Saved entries
□ □ □ □ □ □ □

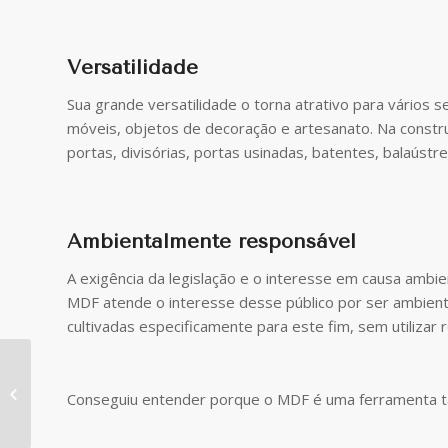
Versatilidade
Sua grande versatilidade o torna atrativo para vários 
móveis, objetos de decoração e artesanato. Na constru
portas, divisórias, portas usinadas, batentes, balaústr
Ambientalmente responsável
A exigência da legislação e o interesse em causa amb
MDF atende o interesse desse público por ser ambient
cultivadas especificamente para este fim, sem utilizar 
Como planejar uma
Conseguiu entender porque o MDF é uma ferramenta t
obra?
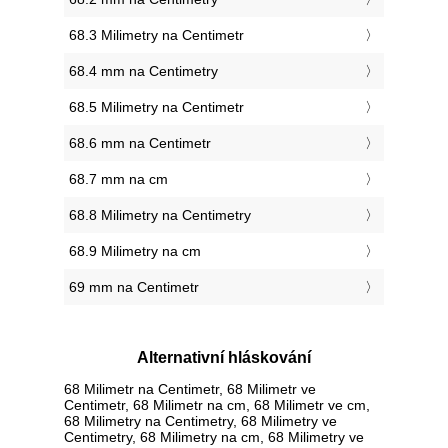
68.3 Milimetry na Centimetr
68.4 mm na Centimetry
68.5 Milimetry na Centimetr
68.6 mm na Centimetr
68.7 mm na cm
68.8 Milimetry na Centimetry
68.9 Milimetry na cm
69 mm na Centimetr
Alternativní hláskování
68 Milimetr na Centimetr, 68 Milimetr ve
Centimetr, 68 Milimetr na cm, 68 Milimetr ve cm,
68 Milimetry na Centimetry, 68 Milimetry ve
Centimetry, 68 Milimetry na cm, 68 Milimetry ve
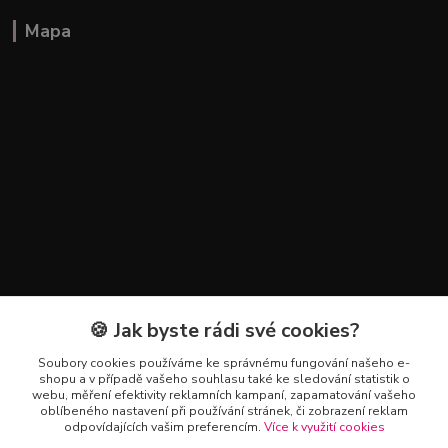
Mapa
🍪 Jak byste rádi své cookies?
Kontakty
Soubory cookies používáme ke správnému fungování našeho e-
+420 602 223 614
shopu a v případě vašeho souhlasu také ke sledování statistik o
webu, měření efektivity reklamních kampaní, zapamatování vašeho
oblíbeného nastavení při používání stránek, či zobrazení reklam
info@zahradnictvipetro.cz
odpovídajících vašim preferencím.
Více k využití cookies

□ □ □ □ □ □ □

- _REQUIRED WORK_
Rewrite the listing from its start up to and including the line with "Ambientalmente responsável", putting "ornamentação" in place of "decoração" and keeping everything else the same. Leave the pictures out.

- _EXERCISE RESPONSE_
Versatilidade
Sua grande versatilidade o torna atrativo para vários 
móveis, objetos de ornamentação e artesanato. Na constru
portas, divisórias, portas usinadas, batentes, balaústr
Ambientalmente responsável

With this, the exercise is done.